Details zum Buch: hier – und das Titelbild von Rainer Schorm:

Langläufer, versehentlich

Es war nicht mal böse Absicht. Das Buch begann mit der Ausschreibung – dem sogenannten Call for papers – schon 2012. Und an der Tatsache, dass die Beiträge dann erst Mitte 2015 vollständig vorlagen, sind wir diesmal völlig unschuldig. Zugegebenermaßen jedoch nicht an der Tatsache, dass das fertige Buch dann erst 2018 erschienen ist. Aber das ist manchmal so …

Immerhin sind die Aufsätze zum Werk Robert A. Heinleins – so der Untertitel des Buches – durchaus zeitlos. Sie stellen eine Facette der Sichtweise auf das Werk Heinleins dar, und dass das 2012, 2015 oder 2018 so war, ist unverrückbar. Kritisieren könnte man Details – so, dass Thomas Harbachs Beitrag sich nur auf ein Buch einer offensichtlich umfangreicheren Buchreihe bezieht, deren zweiter Band aber erst nach Abgabe seines Beitrags erschien. Aber das sind Peanuts. Nun ist das Buch da, und es wartet auf seine Leser. (Und wer sich zu eigenen Arbeiten zum Thema angeregt fühlt, sollte sich nicht scheuen, die Anregung in eine eigene Schöpfung umzusetzen. Unser Verlag steht Gewehr bei Fuß.)

Details zum Buch: hier.

Die Grafikredaktion sucht

Für die Illustrationen und Titelbilder ist ab der Ausgabe 27 der neue Grafikredakteur Christian Steinbacher zuständig (zur Person siehe Nova & das Team). Da im Zuge der Neuverteilung der Aufgaben einige Kontaktdaten verlorengingen, bitten wir auch die bisher für NOVA arbeitenden Künstler, Christian unter steinbachersca@t-online.de zu kontaktieren.
Wir freuen uns aber natürlich auch über Arbeitsproben neuer Grafiker und Zeichner. Die Grafiken, die wir veröffentlichen, sind in aller Regel Illustrationen zu den Storys, die in NOVA enthalten sein werden. Über stilistische Fragen klärt Christian gerne auf – oder ihr gönnt euch einen Blick in eine der bislang veröffentlichten Ausgaben.

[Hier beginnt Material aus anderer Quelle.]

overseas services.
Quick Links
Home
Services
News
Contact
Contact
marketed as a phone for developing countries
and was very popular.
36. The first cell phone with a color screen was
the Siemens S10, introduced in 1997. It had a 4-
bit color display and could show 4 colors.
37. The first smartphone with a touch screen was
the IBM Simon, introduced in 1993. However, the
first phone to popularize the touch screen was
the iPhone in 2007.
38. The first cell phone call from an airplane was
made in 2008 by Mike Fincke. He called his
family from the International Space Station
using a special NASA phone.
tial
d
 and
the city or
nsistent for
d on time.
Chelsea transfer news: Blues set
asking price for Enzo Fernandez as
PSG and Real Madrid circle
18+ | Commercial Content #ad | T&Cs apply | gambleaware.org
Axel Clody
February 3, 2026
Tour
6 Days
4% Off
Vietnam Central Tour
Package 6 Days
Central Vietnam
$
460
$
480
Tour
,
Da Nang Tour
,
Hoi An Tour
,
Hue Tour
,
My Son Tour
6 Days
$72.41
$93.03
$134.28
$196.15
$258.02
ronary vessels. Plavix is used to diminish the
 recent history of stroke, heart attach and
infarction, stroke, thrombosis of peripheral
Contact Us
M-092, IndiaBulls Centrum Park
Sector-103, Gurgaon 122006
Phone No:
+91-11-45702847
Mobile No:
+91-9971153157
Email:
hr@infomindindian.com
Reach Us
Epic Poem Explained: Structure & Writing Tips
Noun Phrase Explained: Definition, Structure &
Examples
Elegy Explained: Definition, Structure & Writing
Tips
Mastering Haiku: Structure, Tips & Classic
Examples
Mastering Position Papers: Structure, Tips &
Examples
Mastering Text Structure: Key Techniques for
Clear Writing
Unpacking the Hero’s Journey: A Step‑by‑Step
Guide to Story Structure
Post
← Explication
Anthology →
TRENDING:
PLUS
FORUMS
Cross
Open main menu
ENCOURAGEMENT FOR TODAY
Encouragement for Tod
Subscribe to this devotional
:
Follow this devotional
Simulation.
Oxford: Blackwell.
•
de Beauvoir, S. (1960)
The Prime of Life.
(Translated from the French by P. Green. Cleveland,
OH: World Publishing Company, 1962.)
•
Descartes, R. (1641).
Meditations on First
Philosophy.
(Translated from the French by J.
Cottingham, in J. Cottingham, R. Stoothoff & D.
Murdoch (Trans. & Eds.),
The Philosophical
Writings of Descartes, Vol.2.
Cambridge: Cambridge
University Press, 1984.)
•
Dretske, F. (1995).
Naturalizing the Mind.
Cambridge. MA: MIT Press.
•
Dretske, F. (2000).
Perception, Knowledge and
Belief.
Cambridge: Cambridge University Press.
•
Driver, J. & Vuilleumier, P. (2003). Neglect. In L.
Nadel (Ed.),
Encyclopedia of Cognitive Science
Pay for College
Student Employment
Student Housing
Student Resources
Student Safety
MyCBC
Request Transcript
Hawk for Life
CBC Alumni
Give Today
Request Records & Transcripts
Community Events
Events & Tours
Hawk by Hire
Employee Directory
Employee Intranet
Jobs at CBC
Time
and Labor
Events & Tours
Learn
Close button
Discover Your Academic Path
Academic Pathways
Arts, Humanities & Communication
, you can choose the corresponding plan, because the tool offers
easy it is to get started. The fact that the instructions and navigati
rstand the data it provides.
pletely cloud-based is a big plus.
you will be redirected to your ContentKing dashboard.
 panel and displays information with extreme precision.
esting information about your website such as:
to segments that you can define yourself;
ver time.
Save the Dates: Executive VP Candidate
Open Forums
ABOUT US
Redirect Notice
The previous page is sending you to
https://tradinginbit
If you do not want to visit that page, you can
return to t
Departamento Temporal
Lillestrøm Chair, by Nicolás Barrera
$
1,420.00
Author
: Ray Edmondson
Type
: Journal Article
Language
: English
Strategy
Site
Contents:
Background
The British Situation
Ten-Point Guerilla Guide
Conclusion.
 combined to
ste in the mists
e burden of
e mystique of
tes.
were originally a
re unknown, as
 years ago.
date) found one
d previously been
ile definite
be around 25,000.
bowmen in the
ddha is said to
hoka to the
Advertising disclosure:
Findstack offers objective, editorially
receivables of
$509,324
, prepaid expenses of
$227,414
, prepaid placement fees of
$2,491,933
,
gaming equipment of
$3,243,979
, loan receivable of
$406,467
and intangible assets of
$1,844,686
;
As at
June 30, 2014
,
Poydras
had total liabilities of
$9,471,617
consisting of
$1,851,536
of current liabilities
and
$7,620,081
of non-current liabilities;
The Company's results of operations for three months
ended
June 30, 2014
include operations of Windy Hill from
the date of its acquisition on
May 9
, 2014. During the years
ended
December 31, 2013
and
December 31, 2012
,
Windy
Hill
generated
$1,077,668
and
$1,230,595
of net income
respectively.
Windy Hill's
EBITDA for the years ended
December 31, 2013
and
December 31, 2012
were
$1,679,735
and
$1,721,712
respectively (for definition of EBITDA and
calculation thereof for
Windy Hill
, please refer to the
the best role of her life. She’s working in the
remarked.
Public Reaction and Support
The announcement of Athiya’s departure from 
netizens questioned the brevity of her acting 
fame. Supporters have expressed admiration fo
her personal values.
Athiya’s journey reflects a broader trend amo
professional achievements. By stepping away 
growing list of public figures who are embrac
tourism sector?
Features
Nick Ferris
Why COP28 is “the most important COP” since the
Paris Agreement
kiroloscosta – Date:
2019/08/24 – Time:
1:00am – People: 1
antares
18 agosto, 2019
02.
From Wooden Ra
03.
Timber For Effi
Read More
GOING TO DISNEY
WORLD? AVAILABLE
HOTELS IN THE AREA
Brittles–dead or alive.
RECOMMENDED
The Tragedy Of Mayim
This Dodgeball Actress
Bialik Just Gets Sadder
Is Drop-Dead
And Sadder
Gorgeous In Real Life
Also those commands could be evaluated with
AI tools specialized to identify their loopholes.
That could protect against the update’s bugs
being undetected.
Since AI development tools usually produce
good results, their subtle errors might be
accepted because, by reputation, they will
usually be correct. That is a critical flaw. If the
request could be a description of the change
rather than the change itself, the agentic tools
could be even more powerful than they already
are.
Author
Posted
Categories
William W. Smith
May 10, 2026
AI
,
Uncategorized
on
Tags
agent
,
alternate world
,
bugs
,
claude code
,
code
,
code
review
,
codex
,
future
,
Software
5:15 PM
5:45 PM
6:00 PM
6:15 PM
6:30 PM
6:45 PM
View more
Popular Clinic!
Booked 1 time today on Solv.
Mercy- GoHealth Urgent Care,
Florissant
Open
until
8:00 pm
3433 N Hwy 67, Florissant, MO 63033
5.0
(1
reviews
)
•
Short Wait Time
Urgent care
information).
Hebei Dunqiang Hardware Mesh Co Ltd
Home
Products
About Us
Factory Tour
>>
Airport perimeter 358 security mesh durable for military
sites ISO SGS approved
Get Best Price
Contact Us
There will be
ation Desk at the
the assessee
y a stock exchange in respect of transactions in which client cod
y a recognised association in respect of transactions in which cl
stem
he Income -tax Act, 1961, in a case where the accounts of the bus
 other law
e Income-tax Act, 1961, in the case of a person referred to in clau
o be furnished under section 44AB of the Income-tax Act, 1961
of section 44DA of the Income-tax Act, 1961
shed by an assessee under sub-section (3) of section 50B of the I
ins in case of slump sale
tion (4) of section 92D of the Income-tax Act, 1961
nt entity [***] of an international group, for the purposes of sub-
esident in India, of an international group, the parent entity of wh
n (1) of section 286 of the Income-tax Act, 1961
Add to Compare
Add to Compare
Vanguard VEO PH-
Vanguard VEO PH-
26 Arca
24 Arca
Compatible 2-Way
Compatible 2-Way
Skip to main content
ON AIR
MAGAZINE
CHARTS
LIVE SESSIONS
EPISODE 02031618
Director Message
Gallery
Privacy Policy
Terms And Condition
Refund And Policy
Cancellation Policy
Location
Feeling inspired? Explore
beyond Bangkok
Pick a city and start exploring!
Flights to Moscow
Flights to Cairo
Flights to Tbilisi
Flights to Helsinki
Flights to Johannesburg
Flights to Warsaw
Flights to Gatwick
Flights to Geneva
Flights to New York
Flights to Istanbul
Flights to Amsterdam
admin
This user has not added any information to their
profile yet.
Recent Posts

P.S.: In der Vergangenheit waren die NOVA-Illustrationen schwarz-weiß. In Zukunft legen wir größten Wert auf farbige Arbeiten. Die Grafiken dürfen das Format 138 x 226 mm für randabfallende Bilder bieten; für den Satzspiegel wären 100 x 175 mm zu veranschlagen. Das Dateiformat sollte TIF oder JPG sein, jeweils mit 300 dpi.